Henry Gordon Strong (June 3, 1869 – February 24, 1954) was a Chicago businessman and founder of Gordon Strong and Company in 1927 which still operates today.

Life

He was born in Burlington, Iowa to Henry Strong (1829-1911) and Mary Jane Halstead (1831-1904.  He was married first to Roberta Margaret Hubbard (1876-1935) May 15, 1901 and second to Louise Ann Snyder (1875-1949) on October 8, 1914, both weddings taking place in Chicago.  His father was a well known Chicago attorney and president of the Atchison, Topeka and Santa Fe Railway.  His father served as a Colonel in the U. S. Army in the 124th Field Artillery in WWI and as a Lt. Colonel in the 108th Engineers in the Spanish American War.  He and his second wife are buried in the Strong Mausoleum at Sugarloaf Mountain.

- **INFORMATION PROVIDED**:
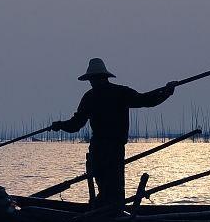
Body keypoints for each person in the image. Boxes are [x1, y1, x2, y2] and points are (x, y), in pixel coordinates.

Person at [50, 58, 177, 207]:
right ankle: (108, 213)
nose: (92, 82)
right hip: (106, 149)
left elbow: (75, 125)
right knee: (111, 189)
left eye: (92, 79)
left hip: (106, 149)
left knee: (109, 189)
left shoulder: (94, 96)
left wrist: (166, 92)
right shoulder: (115, 93)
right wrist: (166, 92)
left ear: (96, 78)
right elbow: (145, 100)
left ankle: (108, 215)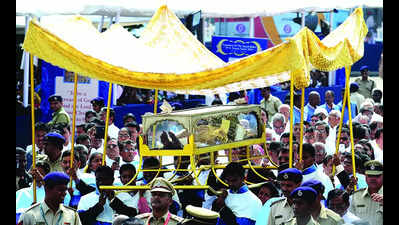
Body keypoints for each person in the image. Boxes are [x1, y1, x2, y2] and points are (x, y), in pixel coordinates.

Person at [17, 172, 82, 225]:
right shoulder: (29, 215)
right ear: (47, 189)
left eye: (65, 190)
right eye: (60, 190)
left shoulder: (73, 215)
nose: (65, 193)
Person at [349, 160, 383, 225]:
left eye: (377, 176)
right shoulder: (356, 196)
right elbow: (351, 220)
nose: (373, 179)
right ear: (365, 176)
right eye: (370, 175)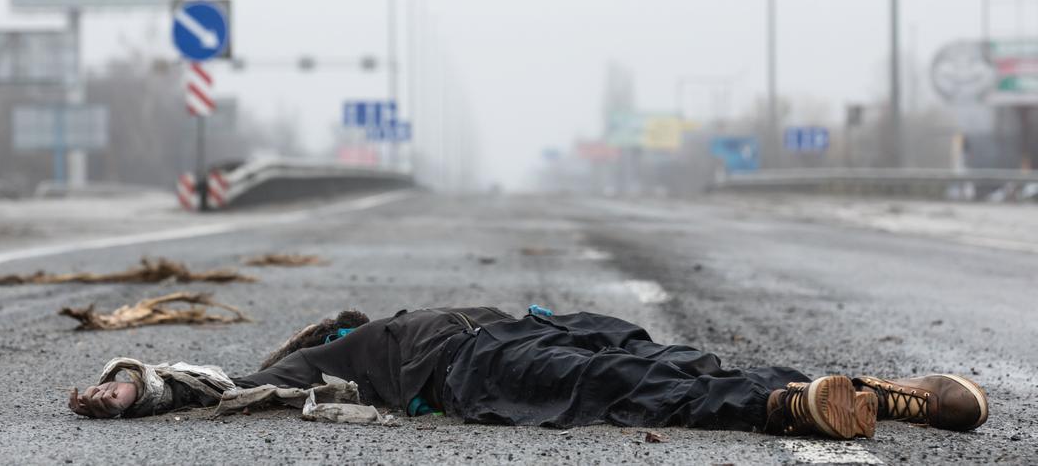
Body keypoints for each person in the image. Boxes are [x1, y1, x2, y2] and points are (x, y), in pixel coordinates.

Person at [68, 306, 988, 440]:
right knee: (636, 391)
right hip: (473, 365)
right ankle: (790, 406)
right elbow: (220, 381)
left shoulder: (382, 316)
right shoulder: (323, 361)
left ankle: (871, 390)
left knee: (675, 357)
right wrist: (135, 384)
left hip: (541, 320)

- **TASKS TO COMPLETE**:
**a)** Name every parent and spouse of Henry Gordon Strong that the biography of him identifies.
**b)** Pick up the biography of Henry Gordon Strong after its final sentence and keep writing.
The data has no role in this work.

- **ANSWERS TO EACH TASK**:
**a)** Henry Strong, Mary Jane Halstead, Roberta Margaret Hubbard, Louise Ann Snyder

**b)**
Legacy

Gordon Strong, the name which he used for most of his life, made several real estate acquisitions centered around his Strong Mansion at Sugarloaf Mountain in Montgomery County, Maryland a monadnock mountain with views of the Potomac River and Monocacy valleys. The property was deeded to Stronghold, Inc., a non-profit land trust created in 1946 which still owns and continues to maintain the property for public access.

In 1925, he engaged Frank Lloyd Wright to develop plans for what became known as the Gordon Strong Automobile Objective  This project was never started and the land remains in a more rustic and natural state.

References

External links
"Frank Lloyd Wright: Designs for an American Landscape, 1922-1932 Gordon Strong Automobile Objective".  Library of Congress.
"Henry Gordon Strong Mausoleum". FindAGrave.
"Stronghold, Inc.". Sugarloaf Stronghold, Inc. Website.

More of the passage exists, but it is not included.